Warts are benign epithelial growths of the uppermost skin layer (epidermis), which can be clearly distinguished from the surrounding skin and are often slightly raised. They are caused by viruses and can therefore be contagious under certain circumstances. Despite their tendency to recede by themselves after a few months, the rate of recurrence is quite high.

In addition, warts can spread further through selfinfection. Therefore, treatment of warts is often resorted to. Icing (cryotherapy) is one of the most popular and also most successful methods of treating warts.

On the one hand, it is considered more effective than the use of salicylic acid, on the other hand, it is not accompanied by the formation of scars like the surgical removal of the wart. A great advantage is also that with products available in pharmacies, the independent application can be done without a dermatologist. First, an applicator (usually called a probe) is filled with a suitable coolant.

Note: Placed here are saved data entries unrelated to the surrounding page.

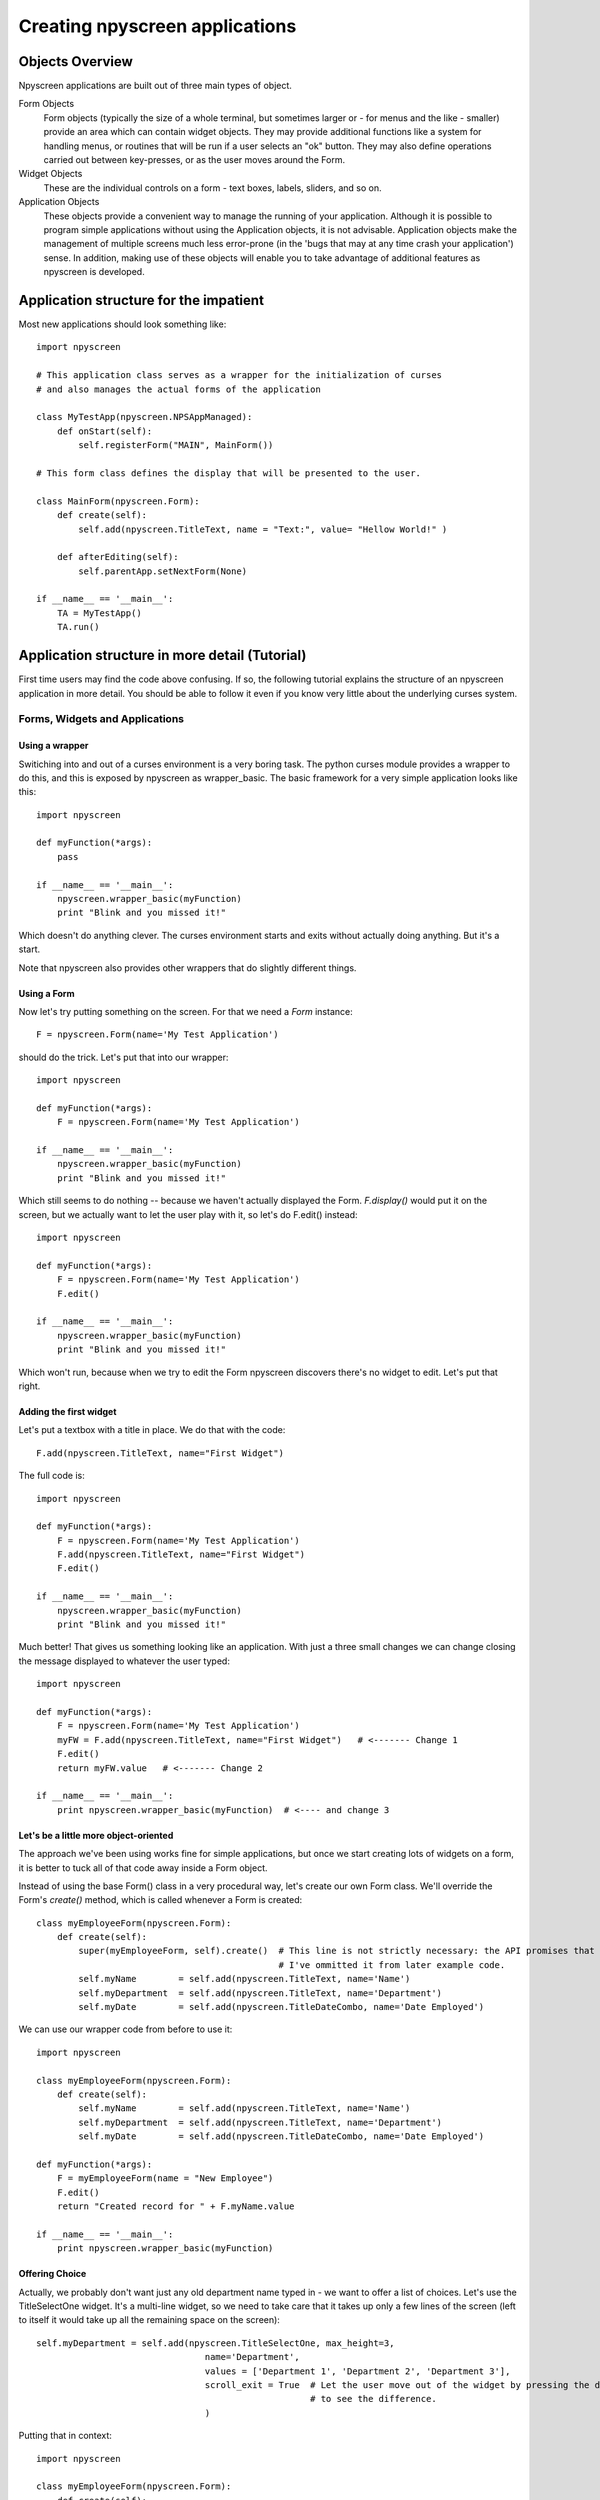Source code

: Creating npyscreen applications
===============================

Objects Overview
----------------

Npyscreen applications are built out of three main types of object.

Form Objects
    Form objects (typically the size of a whole terminal, but sometimes larger or - for menus and the like - smaller) provide an area which can contain widget objects.  They may provide additional functions like a system for handling menus, or routines that will be run if a user selects an "ok" button.  They may also define operations carried out between key-presses, or as the user moves around the Form.
    
Widget Objects
    These are the individual controls on a form - text boxes, labels, sliders, and so on.
    
Application Objects
    These objects provide a convenient way to manage the running of your application.  Although it is possible to program simple applications without using the Application objects, it is not advisable.  Application objects make the management of multiple screens much less error-prone (in the 'bugs that may at any time crash your application') sense.  In addition, making use of these objects will enable you to take advantage of additional features as npyscreen is developed.

Application structure for the impatient
---------------------------------------

Most new applications should look something like::

    import npyscreen
    
    # This application class serves as a wrapper for the initialization of curses
    # and also manages the actual forms of the application
    
    class MyTestApp(npyscreen.NPSAppManaged):
        def onStart(self):
            self.registerForm("MAIN", MainForm())
    
    # This form class defines the display that will be presented to the user.
    
    class MainForm(npyscreen.Form):
        def create(self):
            self.add(npyscreen.TitleText, name = "Text:", value= "Hellow World!" )
            
        def afterEditing(self): 
            self.parentApp.setNextForm(None)

    if __name__ == '__main__':
        TA = MyTestApp()
        TA.run()


Application structure in more detail (Tutorial)
-----------------------------------------------

First time users may find the code above confusing.  If so, the following tutorial explains the structure of an npyscreen application in more detail.  You should be able to follow it even if you know very little about the underlying curses system.

Forms, Widgets and Applications
*******************************

Using a wrapper
+++++++++++++++

Switiching into and out of a curses environment is a very boring task.  The python curses module provides a wrapper to do this, and this is exposed by npyscreen as wrapper_basic.  The basic framework for a very simple application looks like this::

    import npyscreen
    
    def myFunction(*args):
        pass
    
    if __name__ == '__main__':
        npyscreen.wrapper_basic(myFunction)
        print "Blink and you missed it!"
        
Which doesn't do anything clever.  The curses environment starts and exits without actually doing anything.  But it's a start.

Note that npyscreen also provides other wrappers that do slightly different things.


Using a Form
++++++++++++

Now let's try putting something on the screen.  For that we need a *Form* instance::

    F = npyscreen.Form(name='My Test Application')

should do the trick.  Let's put that into our wrapper::

    import npyscreen
    
    def myFunction(*args):
        F = npyscreen.Form(name='My Test Application')
    
    if __name__ == '__main__':
        npyscreen.wrapper_basic(myFunction)
        print "Blink and you missed it!"

Which still seems to do nothing -- because we haven't actually displayed the Form.  *F.display()* would put it on the screen, but we actually want to let the user play with it, so let's do F.edit() instead::

    import npyscreen
    
    def myFunction(*args):
        F = npyscreen.Form(name='My Test Application')
        F.edit()
    
    if __name__ == '__main__':
        npyscreen.wrapper_basic(myFunction)
        print "Blink and you missed it!"
        
Which won't run, because when we try to edit the Form npyscreen discovers there's no widget to edit.  Let's put that right.

Adding the first widget
+++++++++++++++++++++++

Let's put a textbox with a title in place.  We do that with the code::

    F.add(npyscreen.TitleText, name="First Widget")
    
The full code is::

    import npyscreen
    
    def myFunction(*args):
        F = npyscreen.Form(name='My Test Application')
        F.add(npyscreen.TitleText, name="First Widget")
        F.edit()
    
    if __name__ == '__main__':
        npyscreen.wrapper_basic(myFunction)
        print "Blink and you missed it!"
        
Much better! That gives us something looking like an application.  With just a three small changes we can change closing the message displayed to whatever the user typed::

    import npyscreen
    
    def myFunction(*args):
        F = npyscreen.Form(name='My Test Application')
        myFW = F.add(npyscreen.TitleText, name="First Widget")   # <------- Change 1
        F.edit()
        return myFW.value   # <------- Change 2
    
    if __name__ == '__main__':
        print npyscreen.wrapper_basic(myFunction)  # <---- and change 3

Let's be a little more object-oriented
++++++++++++++++++++++++++++++++++++++

The approach we've been using works fine for simple applications, but once we start creating lots of widgets on a form, it is better to tuck all of that code away inside a Form object.

Instead of using the base Form() class in a very procedural way, let's create our own Form class.  We'll override the Form's *create()* method, which is called whenever a Form is created::

    class myEmployeeForm(npyscreen.Form):
        def create(self):
            super(myEmployeeForm, self).create()  # This line is not strictly necessary: the API promises that the create method does nothing by default.
                                                  # I've ommitted it from later example code.
            self.myName        = self.add(npyscreen.TitleText, name='Name')
            self.myDepartment  = self.add(npyscreen.TitleText, name='Department')
            self.myDate        = self.add(npyscreen.TitleDateCombo, name='Date Employed')
            
We can use our wrapper code from before to use it::

    import npyscreen
    
    class myEmployeeForm(npyscreen.Form):
        def create(self):
            self.myName        = self.add(npyscreen.TitleText, name='Name')
            self.myDepartment  = self.add(npyscreen.TitleText, name='Department')
            self.myDate        = self.add(npyscreen.TitleDateCombo, name='Date Employed')
    
    def myFunction(*args):
        F = myEmployeeForm(name = "New Employee")
        F.edit()
        return "Created record for " + F.myName.value
    
    if __name__ == '__main__':
        print npyscreen.wrapper_basic(myFunction)
    


Offering Choice
+++++++++++++++

Actually, we probably don't want just any old department name typed in - we want to offer a list of choices.  Let's use the TitleSelectOne widget.  It's a multi-line widget, so we need to take care that it takes up only a few lines of the screen (left to itself it would take up all the remaining space on the screen)::

    self.myDepartment = self.add(npyscreen.TitleSelectOne, max_height=3, 
                                    name='Department', 
                                    values = ['Department 1', 'Department 2', 'Department 3'],
                                    scroll_exit = True  # Let the user move out of the widget by pressing the down arrow instead of tab.  Try it without 
                                                        # to see the difference.
                                    )
    
Putting that in context::

        import npyscreen

        class myEmployeeForm(npyscreen.Form):
            def create(self):
                self.myName        = self.add(npyscreen.TitleText, name='Name')
                self.myDepartment = self.add(npyscreen.TitleSelectOne, scroll_exit=True, max_height=3, name='Department', values = ['Department 1', 'Department 2', 'Department 3'])
                self.myDate        = self.add(npyscreen.TitleDateCombo, name='Date Employed')

        def myFunction(*args):
            F = myEmployeeForm(name = "New Employee")
            F.edit()
            return "Created record for " + F.myName.value

        if __name__ == '__main__':
            print npyscreen.wrapper_basic(myFunction)
            
            

Being Even More Object-Oriented
+++++++++++++++++++++++++++++++

What we've done so far is all very well, but still ugly at the edges.  We're still calling F.edit() ourselves, which is fine in a single-form application, but could lead to problems with recursion-depth later if we are not careful.  It also prevents some of the more sophisticated features of the library from operating.  The better solution is to use the *NPSAppManaged* class to manage your application.

Let's scrap the framework that has supported us so far, and start with a different basis for our application::

    import npyscreen

    class MyApplication(npyscreen.NPSAppManaged):
        pass

     if __name__ == '__main__':
        TestApp = MyApplication().run()
        print "All objects, baby."
          
Which will exit with an exception, because you have no 'MAIN' Form, which is the starting point for all NPSAppManaged applications.

Let's put that right.  We'll use the Form class from before::
    
    import npyscreen

    class myEmployeeForm(npyscreen.Form):
        def create(self):
           self.myName        = self.add(npyscreen.TitleText, name='Name')
           self.myDepartment = self.add(npyscreen.TitleSelectOne, scroll_exit=True, max_height=3, name='Department', values = ['Department 1', 'Department 2', 'Department 3'])
           self.myDate        = self.add(npyscreen.TitleDateCombo, name='Date Employed')

   class MyApplication(npyscreen.NPSAppManaged):
       def onStart(self):
           self.addForm('MAIN', myEmployeeForm, name='New Employee')

   if __name__ == '__main__':
       TestApp = MyApplication().run()
       print "All objects, baby."
    
If you run the above code, you'll find yourself frustrated, because the application will continually display the form for you to edit, and you'll have to press "^C" (Control C) to exit.

That's because the NPSAppManaged class continually displays whatever form is named by its NEXT_ACTIVE_FORM attribute (in this case, the default - 'MAIN').  Older versions of this tutorial suggested setting that directly, but you should use the setNextForm(formid) method. 

Let's alter the myEmployeeForm to tell it that after being run in an NPSAppManaged context, it should tell its NPSAppManaged parent to stop displaying Forms.  We do that by creating the special method called *afterEditing*::

    class myEmployeeForm(npyscreen.Form):
        def afterEditing(self):
            self.parentApp.setNextForm(None)
    
        def create(self):
           self.myName        = self.add(npyscreen.TitleText, name='Name')
           self.myDepartment = self.add(npyscreen.TitleSelectOne, scroll_exit=True, max_height=3, name='Department', values = ['Department 1', 'Department 2', 'Department 3'])
           self.myDate        = self.add(npyscreen.TitleDateCombo, name='Date Employed')

    
    
If we preferred, we could achieve the same result by defining a special method *onInMainLoop* in our MyApplication class - this method would get called after each form has been edited. 

Our code now looks like this::
    
    import npyscreen

    class myEmployeeForm(npyscreen.Form):
        def afterEditing(self):
            self.parentApp.setNextForm(None)

        def create(self):
           self.myName        = self.add(npyscreen.TitleText, name='Name')
           self.myDepartment = self.add(npyscreen.TitleSelectOne, scroll_exit=True, max_height=3, name='Department', values = ['Department 1', 'Department 2', 'Department 3'])
           self.myDate        = self.add(npyscreen.TitleDateCombo, name='Date Employed')

    class MyApplication(npyscreen.NPSAppManaged):
       def onStart(self):
           self.addForm('MAIN', myEmployeeForm, name='New Employee')
           # A real application might define more forms here.......
           
    if __name__ == '__main__':
       TestApp = MyApplication().run()
  
  
Choosing an approach
++++++++++++++++++++

The last example above is probably over-kill for a very simple application.  But it provides a much more robust framework with which to build larger applications than the framework we used at the start of the tutorial, at the cost of only a few lines of code.  If you are displaying more than one screen, or running an application continuously, this is the approach you should take.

Liquid nitrogen or a diethyl ether-propane mixture is usually used for this purpose. Liquid nitrous oxide or dry ice (solid carbon dioxide) is also used. The probe prepared in this way cools down to less than -50°C within a very short time and can now be placed on the affected skin area for 15 – 25 seconds.

If necessary, this can now be repeated several times. However, care must be taken not to damage deeper tissue layers unnecessarily. The uppermost skin layer is killed by the cold and will be shed in the next few days.

Especially superficially located warts, such as mosaic warts, can be treated this way. Deep-seated types of warts, such as spine warts, however, usually require surgical therapy. The use of a spray to apply the cooling agent is also possible.

However, this procedure is generally considered less effective, as it is more difficult to apply the coolant in a targeted manner and not quite as low temperatures are reached.Both methods can be used by a dermatologist or with products available in the pharmacy itself. In general, no serious side effects are to be expected when using cryotherapy for warts in healthy patients. Blistering after the treatment is possible, but not alarming, even though it may be accompanied by pain.

Wound healing disorders can occur especially in diabetics. If one is not sure whether the affected skin area is actually a wart, it is recommended to consult a dermatologist. In the case of the spinal column, the term cryotherapy covers two different treatments.

On the one hand, this can mean cryotherapy in a cold chamber. In most cases, however, the term is used to refer to freezing, comparable to the treatment of warts. In the specific case of the spine, this refers to the minimally invasive freezing of the vertebral joints and the nerves supplying them (denervation), which will be dealt with in the following sections.

Cryodenervation is used for various chronic pains in the region of the trunk of the body when physiotherapeutic, physical or drug measures in the form of tablets or local anesthesia (injections) no longer lead to permanent pain relief. This includes, for example, facet syndrome (arthrosis of the intervertebral joints), radiating pain after a herniated disc or after disc surgery and pain due to osteoporosis. The better the pain can be localized, the higher the chances of success of the treatment.

Kyrotherapy of the spinal column is performed on an outpatient basis. After comprehensive diagnostics of the spine including neurological and radiological examinations have been performed, the treatment can be carried out without anesthesia under local anesthesia. A carbon dioxide cooled probe is inserted through a small skin incision under imaging control and with the use of a nerve stimulator.

The duration of the procedure itself is about 15 – 20 minutes. After a short subsequent monitoring, the patient can be discharged. As with any other operation, the patient must stop taking blood-thinning medication such as Marcumar.

Cryodenervation is described as very gentle, low-risk and with a good chance of success of about 70%. A reduction of pain occurs immediately during the application and, if successful, leads to a reduction of pain for the next one to two years. A subsequent program to build up the back muscle culture is highly recommended.